L'errore da non fare
Non temperature troppo alte e tempi lunghi. Molti commettono l'errore di cuocere a 220-230 gradi pensando che acceleri la cottura, ma il grasso brucia prima che le fibre carnose si ammorbidiscano, lasciando la pancetta fragile e amara. Altrettanto sbagliato è sovrapporla sulla teglia: le fette in contatto diretto cuociono a vapore nella parte sottostante e rimangono morbide e appiccicaticcce. Rispetta gli spazi e la temperatura indicati.
I nostri consigli
- Conserva la pancetta cotta in frigorifero dentro un contenitore ermetico per 3-4 giorni. È ottima da riscaldare velocemente in forno a 180 gradi per 3-4 minuti se la vuoi croccante di nuovo. Non ricongela bene: meglio prepararla al momento.
- Puoi usare pancetta affumicata o dolce: quella dolce rimane leggermente più morbida anche cotta al forno, mentre quella affumicata raggiunge una croccantezza superiore. Scegli secondo il tuo gusto.
- Aggiungi la pancetta croccante a insalate verdi poco prima di servire, altrimenti l'umidità delle verdure la ammorbidisce.
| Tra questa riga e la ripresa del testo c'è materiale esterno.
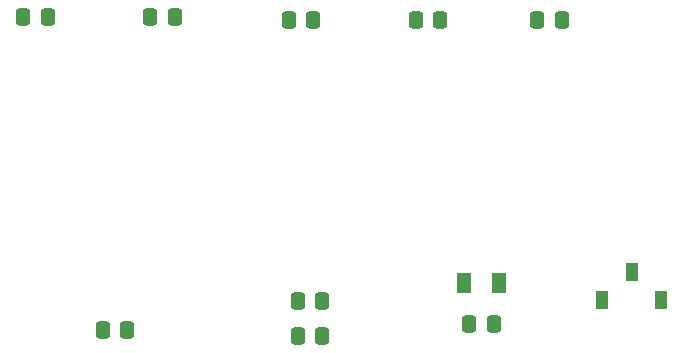
<source format=gtp>
%TF.GenerationSoftware,KiCad,Pcbnew,8.0.1*%
%TF.CreationDate,2024-07-20T14:45:51-04:00*%
%TF.ProjectId,musubwi,6d757375-6277-4692-9e6b-696361645f70,rev?*%
%TF.SameCoordinates,Original*%
%TF.FileFunction,Paste,Top*%
%TF.FilePolarity,Positive*%
%FSLAX46Y46*%
G04 Gerber Fmt 4.6, Leading zero omitted, Abs format (unit mm)*
G04 Created by KiCad (PCBNEW 8.0.1) date 2024-07-20 14:45:51*
%MOMM*%
%LPD*%
G01*
G04 APERTURE LIST*
G04 Aperture macros list*
%AMRoundRect*
0 Rectangle with rounded corners*
0 $1 Rounding radius*
0 $2 $3 $4 $5 $6 $7 $8 $9 X,Y pos of 4 corners*
0 Add a 4 corners polygon primitive as box body*
4,1,4,$2,$3,$4,$5,$6,$7,$8,$9,$2,$3,0*
0 Add four circle primitives for the rounded corners*
1,1,$1+$1,$2,$3*
1,1,$1+$1,$4,$5*
1,1,$1+$1,$6,$7*
1,1,$1+$1,$8,$9*
0 Add four rect primitives between the rounded corners*
20,1,$1+$1,$2,$3,$4,$5,0*
20,1,$1+$1,$4,$5,$6,$7,0*
20,1,$1+$1,$6,$7,$8,$9,0*
20,1,$1+$1,$8,$9,$2,$3,0*%
G04 Aperture macros list end*
%ADD10RoundRect,0.250000X0.337500X0.475000X-0.337500X0.475000X-0.337500X-0.475000X0.337500X-0.475000X0*%
%ADD11R,1.000000X1.600000*%
%ADD12RoundRect,0.250000X-0.337500X-0.475000X0.337500X-0.475000X0.337500X0.475000X-0.337500X0.475000X0*%
%ADD13R,1.170000X1.800000*%
G04 APERTURE END LIST*
D10*
%TO.C,C7*%
X185462500Y-98750000D03*
X187537500Y-98750000D03*
%TD*%
D11*
%TO.C,SW1*%
X232750000Y-96200000D03*
X230250000Y-93800000D03*
X227750000Y-96200000D03*
%TD*%
D12*
%TO.C,C8*%
X204037500Y-96250000D03*
X201962500Y-96250000D03*
%TD*%
D10*
%TO.C,C9*%
X216462500Y-98250000D03*
X218537500Y-98250000D03*
%TD*%
D12*
%TO.C,C2*%
X180787500Y-72250000D03*
X178712500Y-72250000D03*
%TD*%
%TO.C,C3*%
X191537500Y-72250000D03*
X189462500Y-72250000D03*
%TD*%
D13*
%TO.C,F1*%
X218970000Y-94750000D03*
X216030000Y-94750000D03*
%TD*%
D12*
%TO.C,C5*%
X203287500Y-72500000D03*
X201212500Y-72500000D03*
%TD*%
%TO.C,C1*%
X224287500Y-72500000D03*
X222212500Y-72500000D03*
%TD*%
%TO.C,C4*%
X214037500Y-72500000D03*
X211962500Y-72500000D03*
%TD*%
D10*
%TO.C,C6*%
X201962500Y-99250000D03*
X204037500Y-99250000D03*
%TD*%
M02*

</source>
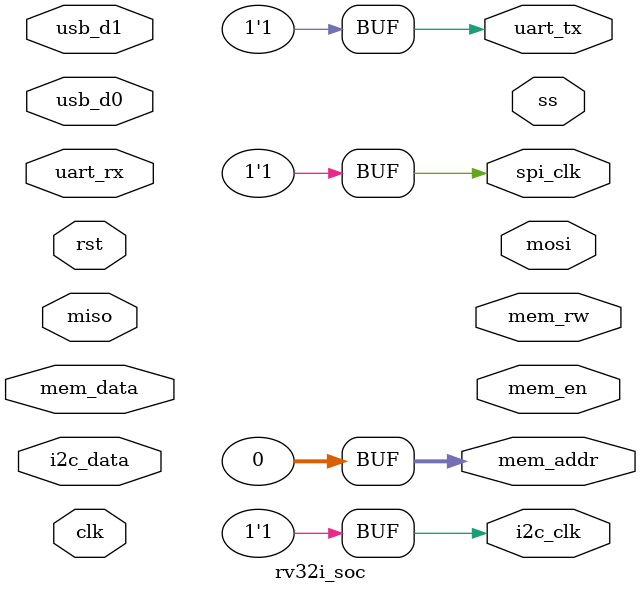
<source format=v>
module rv32i_soc(clk, rst, mem_addr, mem_data, mem_rw, mem_en, uart_tx, uart_rx, i2c_clk, i2c_data, spi_clk, mosi, miso, ss, usb_d0, usb_d1);
input clk;
input rst;

output reg [31:0] mem_addr = 32'b0;
inout reg [31:0] mem_data;
output reg mem_rw;
output reg mem_en;

output reg uart_tx = 1'b1;
input uart_rx;

output reg i2c_clk = 1'b1;
inout i2c_data;

output reg spi_clk = 1'b1;
output reg mosi;
input miso;
output reg ss;

inout usb_d0;
inout usb_d1;

reg [31:0] i_cache [0:3] [0:255];
reg [31:0] d_cache [0:3] [0:1023];

reg [7:0] uart_buf;
reg [7:0] i2c_buf;
reg [7:0] spi_buf;

always @(posedge clk)
begin
	
end

endmodule

</source>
Funziona benissimo anche sbriciolata su minestre di verdure o su puree di tuberi.
- Non aggiungere olio o burro: la pancetta ne produce a sufficienza durante la cottura. Se la teglia rimane molto unta dopo la cottura, è segno che hai usato una temperatura troppo bassa o tempi eccessivi.
Quando prepararla
La pancetta al forno si prepara tutto l'anno, ma è particolarmente indicata in inverno e autunno, quando il sapore affumicato e la consistenza croccante si abbinano bene ai contorni di verdure di stagione fredda, dalle cime di rapa alle scarole. D'estate rimane un ottimo contorno per insalate e piatti leggeri, purché servita tiepida o a temperatura ambiente e mai come unica proteina di un pasto.
Domande frequenti
- Posso cuocere la pancetta a 180 gradi anziché 200? Sì, ma il tempo aumenta a 18-20 minuti e il risultato è leggermente meno croccante ai bordi. A 200 gradi il contrasto tra il centro e i bordi è più marcato, che è quello che cerchiamo.
- La pancetta al forno è meno calorica della pancetta fritta? Sì, perché il grasso scola via naturalmente. Una pancetta fritta assorbe olio aggiuntivo, aumentando l'apporto calorico di 50-70 calorie ogni 100 grammi rispetto alla versione al forno.
- Posso usare pancetta fresca, non affumicata? Puoi provare, ma il risultato cambia completamente: rimane più morbida e il sapore è molto più delicato, senza le note aromatiche caratteristiche. La pancetta affumicata è consigliata.
- Quanto grasso rimane nella pancetta cotta al forno? Circa il 30-40% del grasso originale scola via sulla carta da forno. La pancetta rimane comunque un alimento ricco di grassi, ma notevolmente più leggero rispetto alla frittura tradizionale.